__PROMPT A__.
Using the text on the NATO summit in The Hague, answer each question below.
(i) What was the International Criminal Court set up to deal with?
(ii) Which two adjectives does the writer settle on for the behavior of European heads of state?
(iii) Who is named as the Secretary General of NATO?
__PROMPT B__.
Decide whether each statement below agrees with the text on the NATO summit in The Hague. Support each yes or no with the deciding words from the text.
(i) The Hague Convention set out a code for prisoners of war.
(ii) The writer struggled to pick an adjective because there were too few to choose from.
(iii) The writer says Mark Rutte sounded like a PR aide to Trump.

__TEXT BLOCK__.
····················
The Hague is a place famous for dealing with some of the most intractable issues of the 20th Century. Whether the International Criminal Court, set up to deal with war crimes, or the Hague Convention to establish a code for prisoners of war, principled men and women have endeavoured to establish a set of values to improve how our world operates.
In sharp contrast to these famous examples, at the Nato summit held in Hague, values and principles were conspicuous by their absence. It is not easy to find the right adjective[s] to describe the behaviours of European heads of state. The lack of ease is because there are too many to choose from, not too few. After some thought, hapless and servile are the ones I have chosen.
Hapless because it was clear that European leaders had already let the NATO summit become a fealty fest, thanks to the statement from oleaginous and obsequious Mark Rutte. Sounding more like a Trump PR aide, instead of the Secretary General of NATO, his broadcasting that the US President would get a big win at the summit. was naive at best and posterior licking at worst. It allowed one member of the NATO alliance to determine the agenda for the whole summit, and subsequently the press and communication strategies that flowed from it.
····················
__INFORMATION SUPPLIED__.
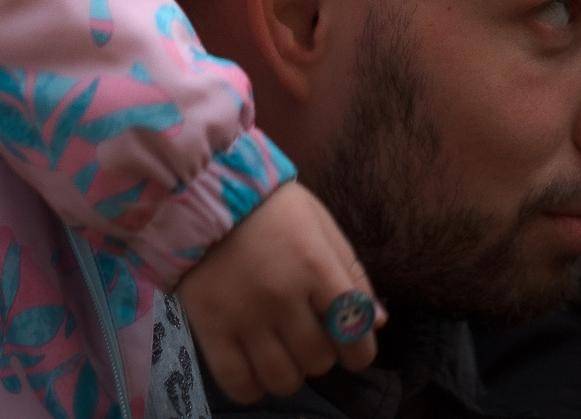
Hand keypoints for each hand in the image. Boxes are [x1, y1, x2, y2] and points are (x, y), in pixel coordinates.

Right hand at [175, 180, 382, 401]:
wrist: (202, 192)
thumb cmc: (271, 207)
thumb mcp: (321, 226)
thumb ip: (351, 274)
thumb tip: (378, 323)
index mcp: (315, 265)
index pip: (352, 328)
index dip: (360, 352)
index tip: (354, 353)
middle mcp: (282, 296)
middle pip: (317, 358)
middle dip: (322, 355)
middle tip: (310, 339)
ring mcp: (244, 316)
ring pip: (282, 378)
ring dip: (292, 374)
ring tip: (285, 355)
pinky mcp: (209, 328)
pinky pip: (238, 382)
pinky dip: (253, 388)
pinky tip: (257, 371)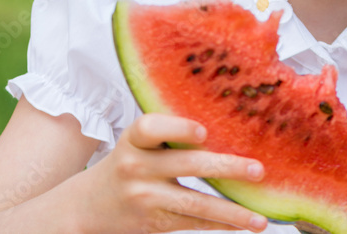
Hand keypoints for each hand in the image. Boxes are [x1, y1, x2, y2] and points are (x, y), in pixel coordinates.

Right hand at [73, 113, 268, 232]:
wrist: (87, 205)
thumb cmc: (128, 162)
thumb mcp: (138, 142)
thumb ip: (171, 131)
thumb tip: (232, 123)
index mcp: (134, 140)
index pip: (150, 127)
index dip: (178, 128)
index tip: (204, 131)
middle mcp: (137, 167)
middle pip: (187, 165)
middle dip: (226, 168)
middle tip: (258, 170)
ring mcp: (145, 197)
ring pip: (195, 204)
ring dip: (232, 212)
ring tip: (259, 220)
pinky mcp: (153, 222)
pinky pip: (192, 223)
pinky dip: (220, 224)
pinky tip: (242, 224)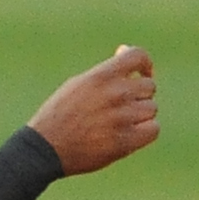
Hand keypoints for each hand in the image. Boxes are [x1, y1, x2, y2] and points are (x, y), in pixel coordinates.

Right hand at [30, 45, 159, 175]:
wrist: (45, 149)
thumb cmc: (59, 115)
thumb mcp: (77, 85)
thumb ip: (104, 71)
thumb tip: (125, 51)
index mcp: (100, 76)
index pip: (138, 56)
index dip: (144, 65)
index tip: (139, 75)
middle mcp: (114, 94)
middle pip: (149, 86)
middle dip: (138, 95)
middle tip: (120, 107)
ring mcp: (121, 117)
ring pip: (151, 108)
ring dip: (140, 115)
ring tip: (118, 123)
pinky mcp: (125, 140)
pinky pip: (153, 129)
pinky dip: (145, 131)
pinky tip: (129, 133)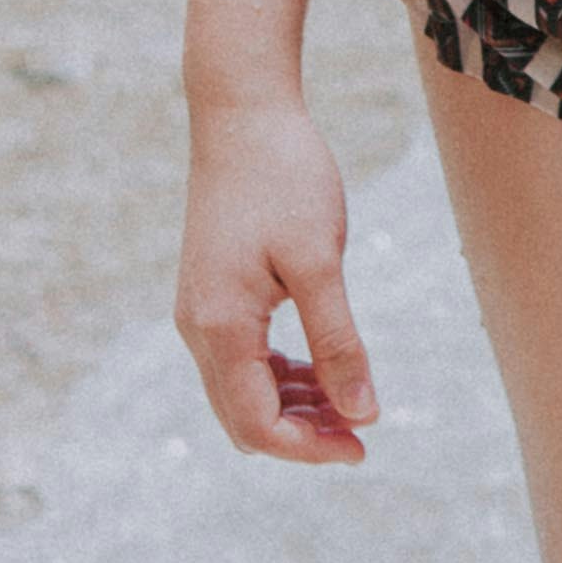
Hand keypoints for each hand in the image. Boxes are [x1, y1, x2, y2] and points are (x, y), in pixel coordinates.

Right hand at [175, 99, 379, 463]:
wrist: (242, 113)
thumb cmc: (284, 177)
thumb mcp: (320, 261)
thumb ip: (338, 341)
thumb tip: (361, 414)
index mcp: (221, 326)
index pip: (257, 425)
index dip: (309, 448)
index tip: (362, 444)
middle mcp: (198, 328)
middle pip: (243, 418)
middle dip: (301, 435)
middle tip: (362, 430)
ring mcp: (200, 311)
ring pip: (242, 392)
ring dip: (293, 406)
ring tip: (351, 399)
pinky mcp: (211, 294)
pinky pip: (241, 360)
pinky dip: (280, 375)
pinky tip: (323, 366)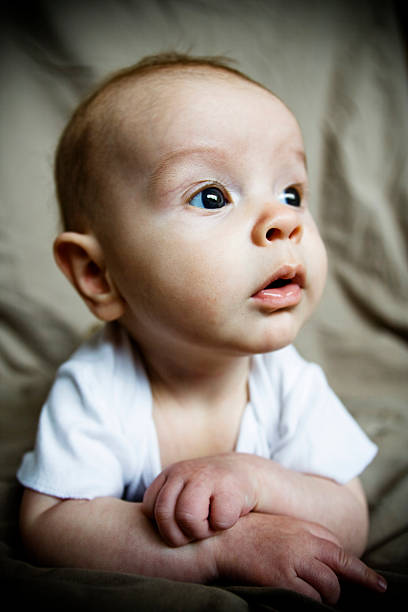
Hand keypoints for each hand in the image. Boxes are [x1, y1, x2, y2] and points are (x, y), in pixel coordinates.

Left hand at [142, 453, 257, 545]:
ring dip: (201, 531)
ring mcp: (206, 476)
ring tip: (210, 526)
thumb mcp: (181, 494)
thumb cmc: (208, 496)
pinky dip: (223, 526)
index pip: (150, 509)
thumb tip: (133, 547)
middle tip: (194, 534)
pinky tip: (229, 516)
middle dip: (178, 535)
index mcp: (169, 475)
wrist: (246, 476)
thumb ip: (164, 509)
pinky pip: (218, 520)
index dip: (164, 527)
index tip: (180, 526)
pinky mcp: (230, 488)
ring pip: (187, 517)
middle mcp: (184, 472)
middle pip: (164, 515)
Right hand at [214, 513, 386, 604]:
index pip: (343, 554)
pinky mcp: (282, 577)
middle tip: (325, 595)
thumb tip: (332, 561)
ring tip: (302, 594)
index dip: (362, 573)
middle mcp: (306, 543)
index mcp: (309, 530)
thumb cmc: (254, 534)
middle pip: (340, 573)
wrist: (224, 536)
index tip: (378, 586)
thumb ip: (310, 540)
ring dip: (321, 598)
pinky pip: (308, 599)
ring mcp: (295, 560)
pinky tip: (292, 597)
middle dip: (336, 590)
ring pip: (328, 589)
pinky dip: (307, 603)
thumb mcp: (286, 528)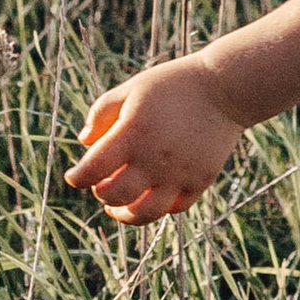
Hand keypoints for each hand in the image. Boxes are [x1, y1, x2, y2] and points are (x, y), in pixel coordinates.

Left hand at [65, 58, 245, 221]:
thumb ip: (102, 113)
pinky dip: (158, 208)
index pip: (93, 169)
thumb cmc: (173, 85)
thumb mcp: (132, 88)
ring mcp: (180, 174)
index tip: (74, 177)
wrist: (225, 88)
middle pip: (114, 196)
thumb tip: (84, 141)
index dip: (77, 178)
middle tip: (100, 184)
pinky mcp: (200, 181)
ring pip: (144, 213)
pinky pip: (174, 208)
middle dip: (100, 193)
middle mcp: (155, 159)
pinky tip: (150, 198)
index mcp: (133, 134)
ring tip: (118, 207)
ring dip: (125, 214)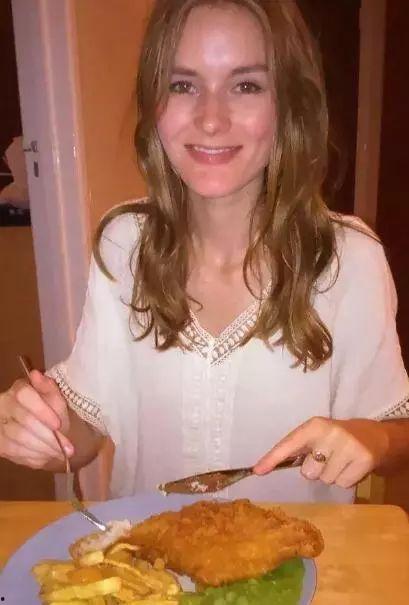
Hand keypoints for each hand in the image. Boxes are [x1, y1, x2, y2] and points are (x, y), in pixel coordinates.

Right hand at [0, 370, 73, 469]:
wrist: (44, 430)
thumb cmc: (52, 412)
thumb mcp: (56, 399)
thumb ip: (49, 389)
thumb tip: (36, 374)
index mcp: (19, 389)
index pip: (24, 395)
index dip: (41, 410)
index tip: (58, 425)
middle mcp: (4, 405)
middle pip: (24, 420)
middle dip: (48, 436)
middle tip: (67, 448)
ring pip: (19, 438)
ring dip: (44, 448)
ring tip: (60, 453)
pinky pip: (15, 452)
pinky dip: (35, 456)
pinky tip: (47, 456)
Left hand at [253, 416, 389, 488]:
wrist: (373, 436)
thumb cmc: (335, 438)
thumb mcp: (315, 435)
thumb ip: (295, 448)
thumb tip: (263, 467)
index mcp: (314, 425)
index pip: (289, 444)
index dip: (272, 458)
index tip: (257, 471)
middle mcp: (330, 433)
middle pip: (308, 472)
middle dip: (315, 470)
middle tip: (327, 457)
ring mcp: (348, 446)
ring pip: (325, 480)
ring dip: (331, 475)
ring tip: (340, 461)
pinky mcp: (364, 460)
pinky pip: (343, 484)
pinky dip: (346, 479)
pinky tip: (351, 466)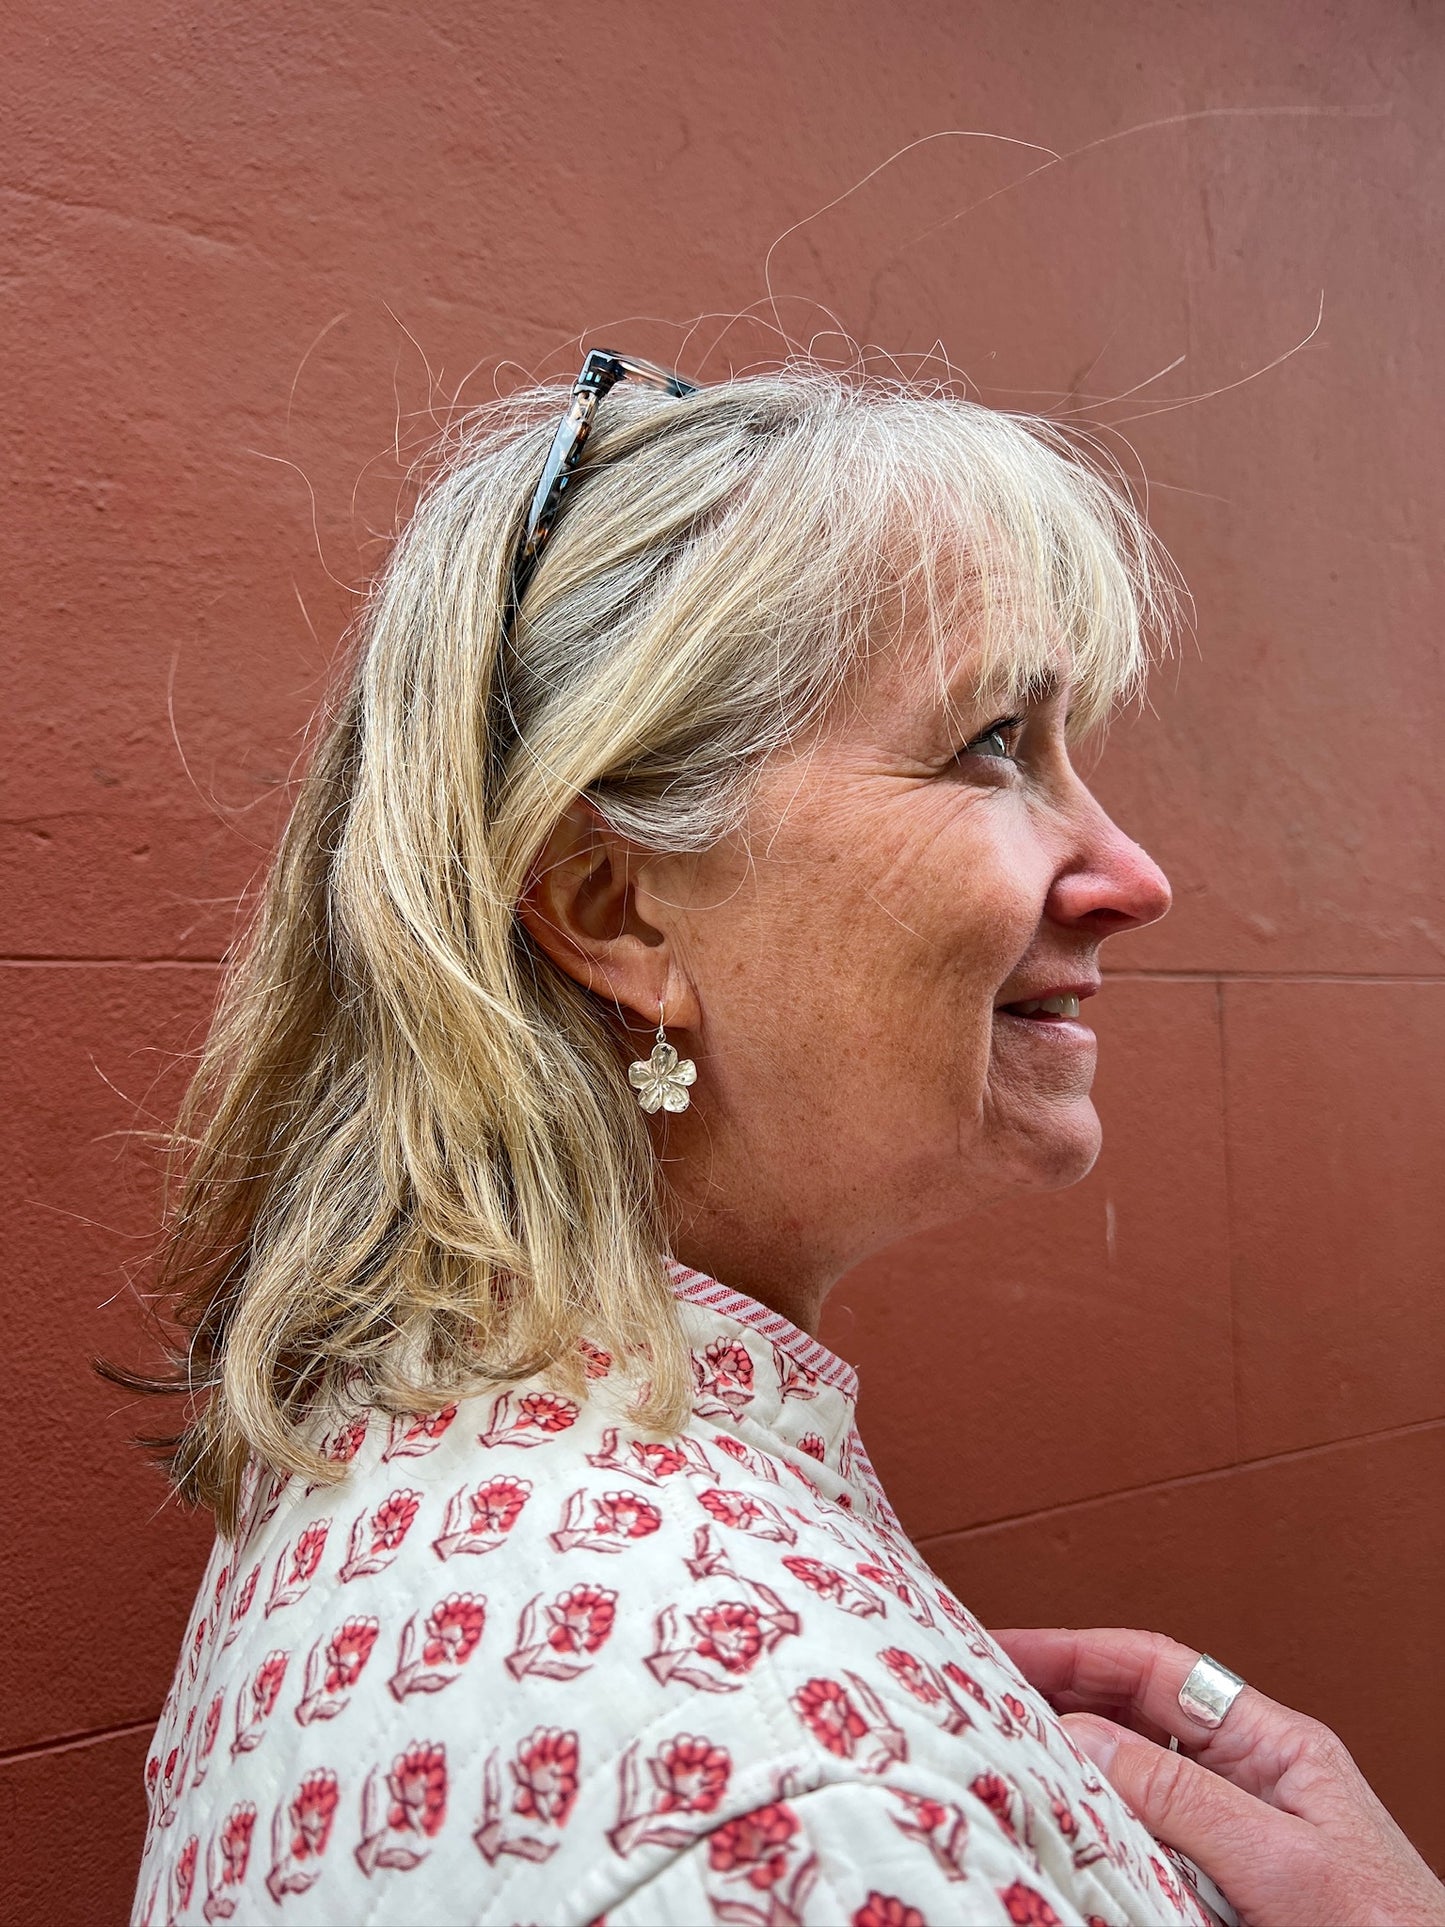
····················
__ANSWER A__.
(i) War crimes.
(ii) Hapless and servile.
(iii) Mark Rutte.

__ANSWER B__.
(i) Yes: "the Hague Convention to establish a code for prisoners of war"
(ii) No: "there are too many to choose from, not too few"
(iii) Yes: "Sounding more like a Trump PR aide, instead of the Secretary General of NATO"